When an infection assails the body, the response is predictable. Fever, loss of appetite, fatigue, that achy feeling—we never get just one without the others. Scientists believe this is because the entire suite of symptoms is governed by hormones called prostaglandins—but they also believe each individual symptom has a separate trigger site in the brain.
Now researchers at Harvard Medical School have identified the site where fever begins. Using genetically engineered mice, a team led by Putnam professor of neurology and neuroscience Clifford Saper, M.D., and postdoctoral fellow Michael Lazarus confirmed their hypothesis that the fever response originates in the brain’s hypothalamus region, in a group of nerve cells two millimeters across by five long. (The Harvard team knew which type of hormone was involved because about 10 years ago, researchers in Japan had engineered mice that lacked prostaglandins throughout their bodies and found that such mice didn’t develop a fever when injected with bacteria; the Harvard group sought proof that receptors in the brain, rather than somewhere else in the body, trigger fever.)

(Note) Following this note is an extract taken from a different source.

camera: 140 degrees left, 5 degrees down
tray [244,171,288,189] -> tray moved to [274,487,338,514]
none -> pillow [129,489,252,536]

Because of the genetic manipulation involved, Saper’s lab will not try to replicate the finding in humans. Rather, the next step is to find drugs that block the prostaglandin receptors linked to fever. The lab is also collaborating with researchers at the University of Tennessee to begin looking for the spot in the brain where achiness originates. Saper hopes he or others will succeed in isolating the trigger sites for all the symptoms that typically accompany fever. “It would be nice,” he says, “to know how to turn off different components of this system.”
For its part, the body—by responding with every weapon in its arsenal—mounts the strongest possible defense against disease, akin to fighting a land, sea, and air war all at the same time. This multipronged response succeeds against many types of adversaries; it evolved to keep us alive, but it makes us feel miserable, sometimes unnecessarily. It is impossible for the body to decouple the individual symptoms without making a major change in its response to illness. This is because those symptoms are not responses to individual stimuli; rather, they are all responses to the same stimulus, the presence of prostaglandins.

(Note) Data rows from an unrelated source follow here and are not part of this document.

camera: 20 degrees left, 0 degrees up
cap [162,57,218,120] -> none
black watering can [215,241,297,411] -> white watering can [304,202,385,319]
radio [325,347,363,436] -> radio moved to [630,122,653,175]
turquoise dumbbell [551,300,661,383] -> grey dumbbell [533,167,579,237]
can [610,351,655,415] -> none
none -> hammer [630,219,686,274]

The direct causes of prostaglandin production are the presence of cytokines—hormone-like chemicals that the white blood cells of the immune system produce as part of the body’s inflammation response—and the presence of bacterial cell-wall components that (outside a laboratory) are generally an indicator of infection. No matter what the stimulus, whether a cold, the flu, a cut, or a chronic condition such as arthritis or Crohn’s disease, the body produces the same response: first inflammation, then prostaglandins, fever, aches, fatigue, and decreased appetite. This happens whenever there is systemic, as opposed to localized, inflammation.
In some cases this response may be overkill. For instance, loss of appetite—which reduces blood glucose if it causes us to eat less—may seem a wise strategy for stemming the growth of bacteria, which thrive in a sugar-rich environment. But when invaders aren’t replicating in the bloodstream, eating a normal amount may actually help the body fend off illness by restoring energy reserves.

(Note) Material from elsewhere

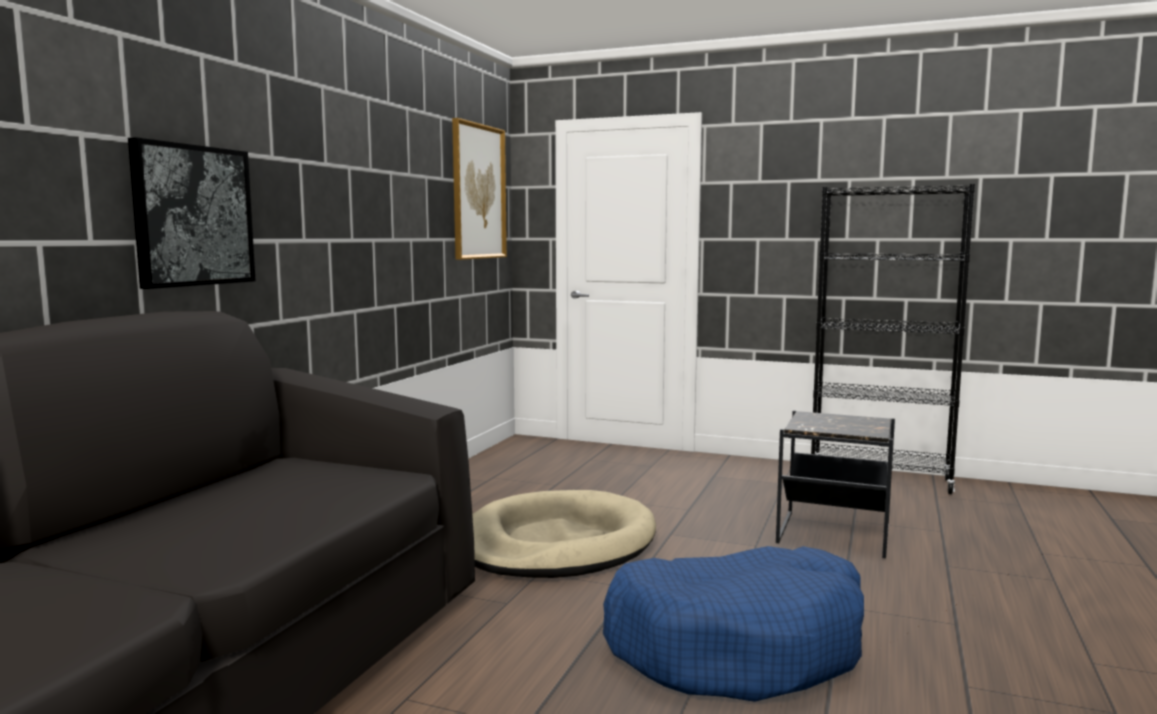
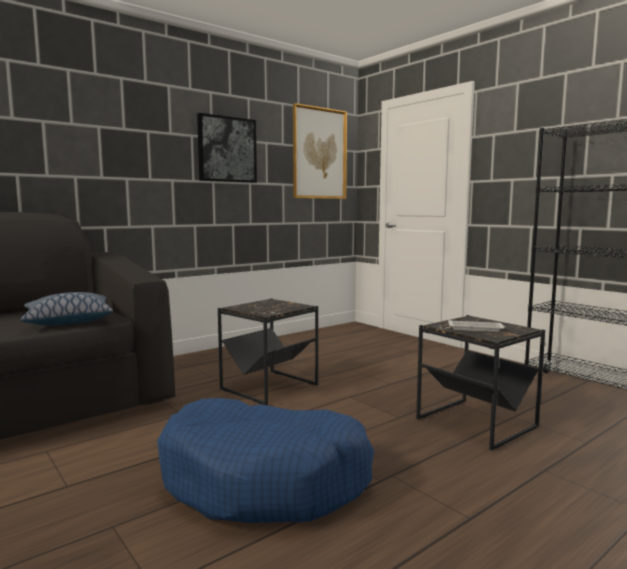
camera: 30 degrees right, 0 degrees up
picture [128,137,255,289] -> picture moved to [197,113,257,183]
beige dog bed [472,490,656,578] -> black side table [218,298,318,405]
none -> pillow [20,292,113,325]
none -> white tray [448,320,505,332]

By blocking the action of one or more of the trigger sites, doctors and patients of the future could customize the body’s response to illness, keeping the symptoms that help and eliminating those that don’t. “People with cancer, for example, are always very fatigued,” says Saper. “In fact, there’s a chronic fatigue syndrome that we don’t understand at all, and that may be due to some mechanism that we can get a handle on by looking at what causes fatigue in inflammatory conditions.”
Once those sites are identified, scientists will still have much more to learn before the targeted response Saper envisions becomes possible. Researchers understand little about how each symptom works to enhance the immune response. They know white blood cells function better at higher temperatures, but don’t fully understand why; without knowing that, it’s hard to say whether having a fever is helpful or harmful in treating specific ailments. The functions of achiness and fatigue are even more of a mystery: it makes intuitive sense that conserving energy lets the body marshal its resources to fight off illness, but, says Saper, “Nobody’s looked at the mechanism.”
Even without a complete understanding of the immune response, he and his team are forging ahead, seeking ways to block individual symptoms—and the chief over-the-counter antidote for fever offers an instructive model. Aspirin’s naturally occurring precursor, willow bark, had already been in medicinal use for millennia before the drug itself was first synthesized, in 1897, and it wasn’t until the 1970s that scientists learned how aspirin works: by preventing the formation of prostaglandins. Now the hunt is on for other, more targeted, medications that might be used with similar effect.